** Opening DATA TO PROCESS block **
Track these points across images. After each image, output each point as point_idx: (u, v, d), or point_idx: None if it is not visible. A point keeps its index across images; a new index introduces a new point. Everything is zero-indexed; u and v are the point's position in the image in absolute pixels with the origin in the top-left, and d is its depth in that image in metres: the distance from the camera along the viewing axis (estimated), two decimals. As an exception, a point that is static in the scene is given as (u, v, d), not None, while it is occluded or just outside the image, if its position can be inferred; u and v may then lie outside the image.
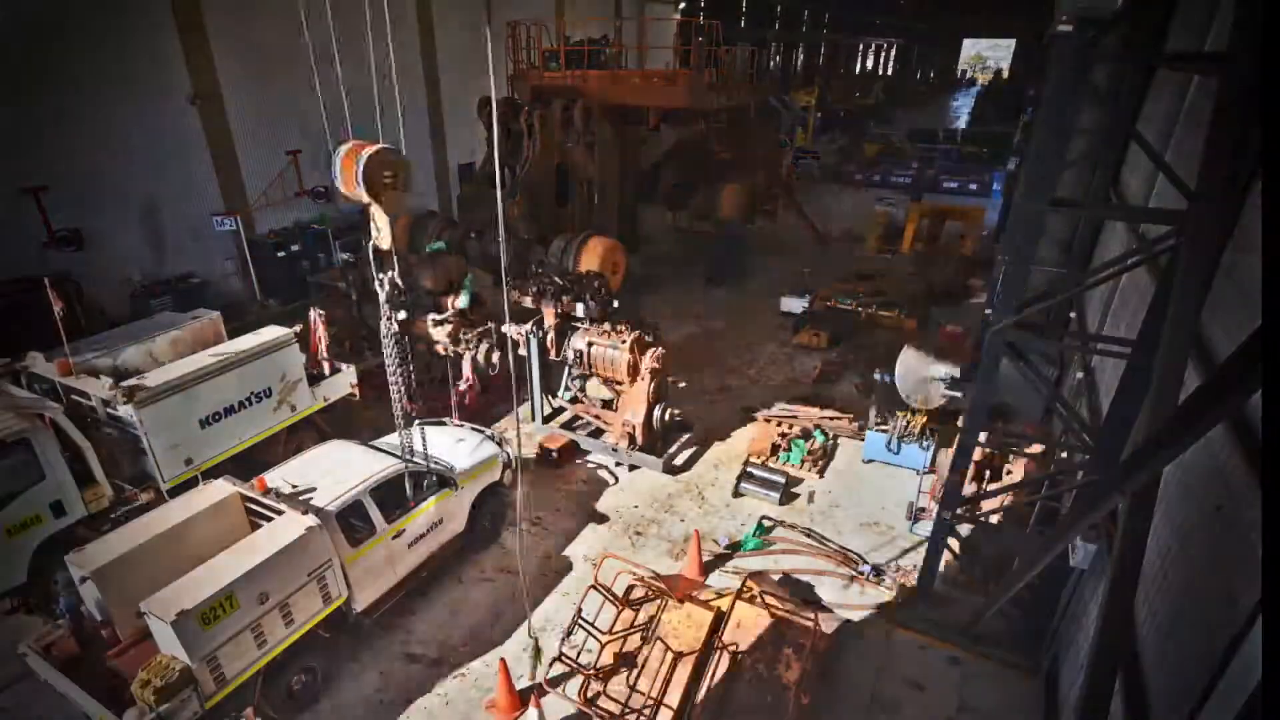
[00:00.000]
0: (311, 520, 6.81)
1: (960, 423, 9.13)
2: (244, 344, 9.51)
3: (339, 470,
** Closing DATA TO PROCESS block **
### TASK DESCRIPTION
Pictures in the records should not appear in your copy, but everything else must be transcribed exactly.

### RESULT
Track these points across images. After each image, output each point as point_idx: (u, v, d), or point_idx: None if it is not visible. A point keeps its index across images; a new index introduces a new point. Everything is zero-indexed; u and v are the point's position in the image in absolute pixels with the origin in the top-left, and d is its depth in that image in metres: the distance from the camera along the viewing axis (estimated), two decimals. As an exception, a point that is static in the scene is given as (u, v, d), not None, while it is occluded or just outside the image, if its position can be inferred; u and v may then lie outside the image.
[00:00.000]
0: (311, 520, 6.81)
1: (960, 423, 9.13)
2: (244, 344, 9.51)
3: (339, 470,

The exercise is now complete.